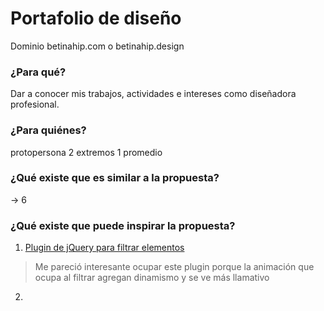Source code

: # Portafolio de diseño

Dominio betinahip.com o betinahip.design

### **¿Para qué?**
Dar a conocer mis trabajos, actividades e intereses como diseñadora profesional.

### **¿Para quiénes?**  
protopersona 2 extremos 1 promedio

### **¿Qué existe que es similar a la propuesta?** 
→ 6

### **¿Qué existe que puede inspirar la propuesta?** 

1. [Plugin de jQuery para filtrar elementos](https://isotope.metafizzy.co/)
> Me pareció interesante ocupar este plugin porque la animación que ocupa al filtrar agregan dinamismo y se ve más llamativo

2. 
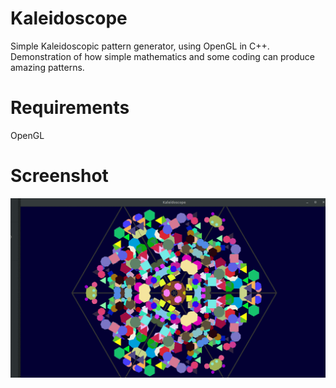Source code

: # Kaleidoscope
Simple Kaleidoscopic pattern generator, using OpenGL in C++. Demonstration of how simple mathematics and some coding can produce amazing patterns.


# Requirements
OpenGL

# Screenshot

<img src = "screenshot.gif">
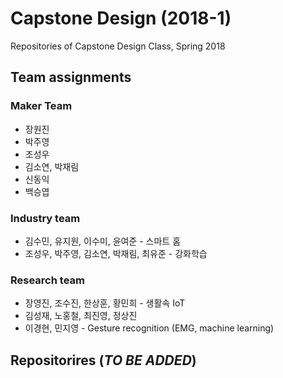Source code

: # Capstone Design (2018-1)
Repositories of Capstone Design Class, Spring 2018

## Team assignments

### Maker Team
* 장원진
* 박주영
* 조성우
* 김소연, 박재림
* 신동익
* 백승엽

### Industry team
* 김수민, 유지원, 이수미, 윤여준 - 스마트 홈
* 조성우, 박주영, 김소연, 박재림, 최유준 - 강화학습

### Research team
* 장영진, 조수진, 한상훈, 황민희 - 생활속 IoT
* 김성재, 노홍철, 최진영, 정상진
* 이경현, 민지영 - Gesture recognition (EMG, machine learning)

## Repositorires (*TO BE ADDED*)
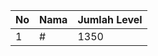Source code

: | No | Nama            | Jumlah Level |
|----|-----------------|--------------|
| 1  | #    |    1350        |
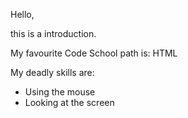 Hello,

this is a introduction.

My favourite Code School path is: HTML

My deadly skills are:

* Using the mouse
* Looking at the screen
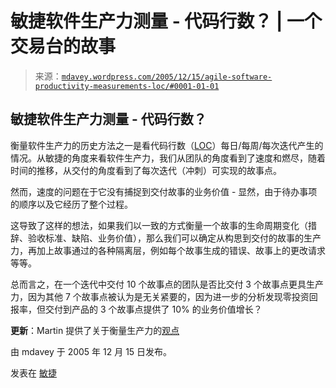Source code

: <!--yml

类别：未分类

date: 2024-05-18 06:02:41

-->

# 敏捷软件生产力测量 - 代码行数？ | 一个交易台的故事

> 来源：[`mdavey.wordpress.com/2005/12/15/agile-software-productivity-measurements-loc/#0001-01-01`](https://mdavey.wordpress.com/2005/12/15/agile-software-productivity-measurements-loc/#0001-01-01)

## 敏捷软件生产力测量 - 代码行数？

衡量软件生产力的历史方法之一是看代码行数（[LOC](http://c2.com/cgi/wiki?LinesOfCode)）每日/每周/每次迭代产生的情况。从敏捷的角度来看软件生产力，我们从团队的角度看到了速度和燃尽，随着时间的推移，从交付的角度看到了每次迭代（冲刺）可实现的故事点。

然而，速度的问题在于它没有捕捉到交付故事的业务价值 - 显然，由于待办事项的顺序以及它经历了整个过程。

这导致了这样的想法，如果我们以一致的方式衡量一个故事的生命周期变化（措辞、验收标准、缺陷、业务价值），那么我们可以确定从构思到交付的故事的生产力，再加上故事通过的各种隔离层，例如每个故事生成的错误、故事上的更改请求等等。

总而言之，在一个迭代中交付 10 个故事点的团队是否比交付 3 个故事点更具生产力，因为其他 7 个故事点被认为是无关紧要的，因为进一步的分析发现零投资回报率，但交付到产品的 3 个故事点提供了 10% 的业务价值增长？

**更新**：Martin 提供了关于衡量生产力的[观点](http://martinfowler.com/bliki/CannotMeasureProductivity.html)

由 mdavey 于 2005 年 12 月 15 日发布。

发表在 [敏捷](https://mdavey.wordpress.com/category/agile/)
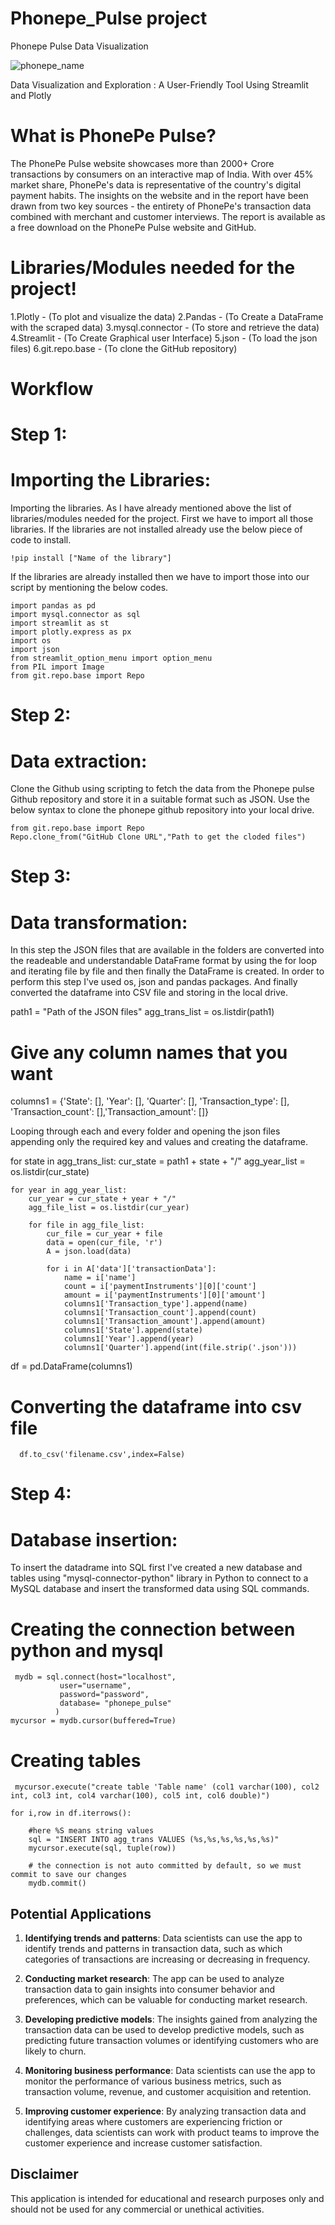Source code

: # Phonepe_Pulse project
Phonepe Pulse Data Visualization

![phonepe_name](https://user-images.githubusercontent.com/114122027/233252011-a5cddbdd-4090-4121-8d01-2e252597afa7.jpg)

Data Visualization and Exploration : A User-Friendly Tool Using Streamlit and Plotly

# What is PhonePe Pulse?
The PhonePe Pulse website showcases more than 2000+ Crore transactions by consumers on an interactive map of India. With over 45% market share, PhonePe's data is representative of the country's digital payment habits. The insights on the website and in the report have been drawn from two key sources - the entirety of PhonePe's transaction data combined with merchant and customer interviews. The report is available as a free download on the PhonePe Pulse website and GitHub.

# Libraries/Modules needed for the project!
1.Plotly - (To plot and visualize the data)
2.Pandas - (To Create a DataFrame with the scraped data)
3.mysql.connector - (To store and retrieve the data)
4.Streamlit - (To Create Graphical user Interface)
5.json - (To load the json files)
6.git.repo.base - (To clone the GitHub repository)

# Workflow

# Step 1:
# Importing the Libraries:
Importing the libraries. As I have already mentioned above the list of libraries/modules needed for the project. First we have to import all those libraries. If the libraries are not installed already use the below piece of code to install.

    !pip install ["Name of the library"]
    
If the libraries are already installed then we have to import those into our script by mentioning the below codes.
   
    import pandas as pd
    import mysql.connector as sql
    import streamlit as st
    import plotly.express as px
    import os
    import json
    from streamlit_option_menu import option_menu
    from PIL import Image
    from git.repo.base import Repo


# Step 2:
# Data extraction:
Clone the Github using scripting to fetch the data from the Phonepe pulse Github repository and store it in a suitable format such as JSON. Use the below syntax to clone the phonepe github repository into your local drive.

    from git.repo.base import Repo
    Repo.clone_from("GitHub Clone URL","Path to get the cloded files")
    
# Step 3:
# Data transformation:
In this step the JSON files that are available in the folders are converted into the readeable and understandable DataFrame format by using the for loop and iterating file by file and then finally the DataFrame is created. In order to perform this step I've used os, json and pandas packages. And finally converted the dataframe into CSV file and storing in the local drive.
 
 path1 = "Path of the JSON files"
agg_trans_list = os.listdir(path1)

# Give any column names that you want
columns1 = {'State': [], 'Year': [], 'Quarter': [], 'Transaction_type': [], 'Transaction_count': [],'Transaction_amount': []}

Looping through each and every folder and opening the json files appending only the required key and values and creating the dataframe.

  for state in agg_trans_list:
    cur_state = path1 + state + "/"
    agg_year_list = os.listdir(cur_state)

    for year in agg_year_list:
        cur_year = cur_state + year + "/"
        agg_file_list = os.listdir(cur_year)

        for file in agg_file_list:
            cur_file = cur_year + file
            data = open(cur_file, 'r')
            A = json.load(data)

            for i in A['data']['transactionData']:
                name = i['name']
                count = i['paymentInstruments'][0]['count']
                amount = i['paymentInstruments'][0]['amount']
                columns1['Transaction_type'].append(name)
                columns1['Transaction_count'].append(count)
                columns1['Transaction_amount'].append(amount)
                columns1['State'].append(state)
                columns1['Year'].append(year)
                columns1['Quarter'].append(int(file.strip('.json')))
            
df = pd.DataFrame(columns1)

# Converting the dataframe into csv file

      df.to_csv('filename.csv',index=False)
      
      
# Step 4:
# Database insertion:
To insert the datadrame into SQL first I've created a new database and tables using "mysql-connector-python" library in Python to connect to a MySQL database and insert the transformed data using SQL commands.
# Creating the connection between python and mysql

     mydb = sql.connect(host="localhost",
               user="username",
               password="password",
               database= "phonepe_pulse"
              )
    mycursor = mydb.cursor(buffered=True)
    
# Creating tables
 
     mycursor.execute("create table 'Table name' (col1 varchar(100), col2 int, col3 int, col4 varchar(100), col5 int, col6 double)")

    for i,row in df.iterrows():
    
        #here %S means string values 
        sql = "INSERT INTO agg_trans VALUES (%s,%s,%s,%s,%s,%s)"
        mycursor.execute(sql, tuple(row))
        
        # the connection is not auto committed by default, so we must commit to save our changes
        mydb.commit()


## Potential Applications

1. **Identifying trends and patterns**: Data scientists can use the app to identify trends and patterns in transaction data, such as which categories of transactions are increasing or decreasing in frequency.

2. **Conducting market research**: The app can be used to analyze transaction data to gain insights into consumer behavior and preferences, which can be valuable for conducting market research.

3. **Developing predictive models**: The insights gained from analyzing the transaction data can be used to develop predictive models, such as predicting future transaction volumes or identifying customers who are likely to churn.

4. **Monitoring business performance**: Data scientists can use the app to monitor the performance of various business metrics, such as transaction volume, revenue, and customer acquisition and retention.

5. **Improving customer experience**: By analyzing transaction data and identifying areas where customers are experiencing friction or challenges, data scientists can work with product teams to improve the customer experience and increase customer satisfaction.
 

## Disclaimer

This application is intended for educational and research purposes only and should not be used for any commercial or unethical activities.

YOUR OBJECTIVE: Copy out every line from the one containing "然而，速度的问题在于它没有捕捉到交付故事的业务价值 - 显然，由于待办事项的顺序以及它经历了整个过程。" down to the one containing "The PhonePe Pulse website showcases", including both of those lines, reproducing them verbatim. Leave the pictures out of your answer.

TASK OUTPUT:
然而，速度的问题在于它没有捕捉到交付故事的业务价值 - 显然，由于待办事项的顺序以及它经历了整个过程。

这导致了这样的想法，如果我们以一致的方式衡量一个故事的生命周期变化（措辞、验收标准、缺陷、业务价值），那么我们可以确定从构思到交付的故事的生产力，再加上故事通过的各种隔离层，例如每个故事生成的错误、故事上的更改请求等等。

总而言之，在一个迭代中交付 10 个故事点的团队是否比交付 3 个故事点更具生产力，因为其他 7 个故事点被认为是无关紧要的，因为进一步的分析发现零投资回报率，但交付到产品的 3 个故事点提供了 10% 的业务价值增长？

**更新**：Martin 提供了关于衡量生产力的[观点](http://martinfowler.com/bliki/CannotMeasureProductivity.html)

由 mdavey 于 2005 年 12 月 15 日发布。

发表在 [敏捷](https://mdavey.wordpress.com/category/agile/)
Source code

: # Phonepe_Pulse project
Phonepe Pulse Data Visualization

![phonepe_name](https://user-images.githubusercontent.com/114122027/233252011-a5cddbdd-4090-4121-8d01-2e252597afa7.jpg)

Data Visualization and Exploration : A User-Friendly Tool Using Streamlit and Plotly

# What is PhonePe Pulse?
The PhonePe Pulse website showcases more than 2000+ Crore transactions by consumers on an interactive map of India. With over 45% market share, PhonePe's data is representative of the country's digital payment habits. The insights on the website and in the report have been drawn from two key sources - the entirety of PhonePe's transaction data combined with merchant and customer interviews. The report is available as a free download on the PhonePe Pulse website and GitHub.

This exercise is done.